--- EXTRACTED RECORDS ---
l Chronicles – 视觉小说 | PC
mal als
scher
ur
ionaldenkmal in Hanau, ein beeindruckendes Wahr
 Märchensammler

--- TASK ---
Print the material once more, exactly.

--- TASK OUTPUT ---
l Chronicles – 视觉小说 | PC
mal als
scher
ur
ionaldenkmal in Hanau, ein beeindruckendes Wahr
 Märchensammler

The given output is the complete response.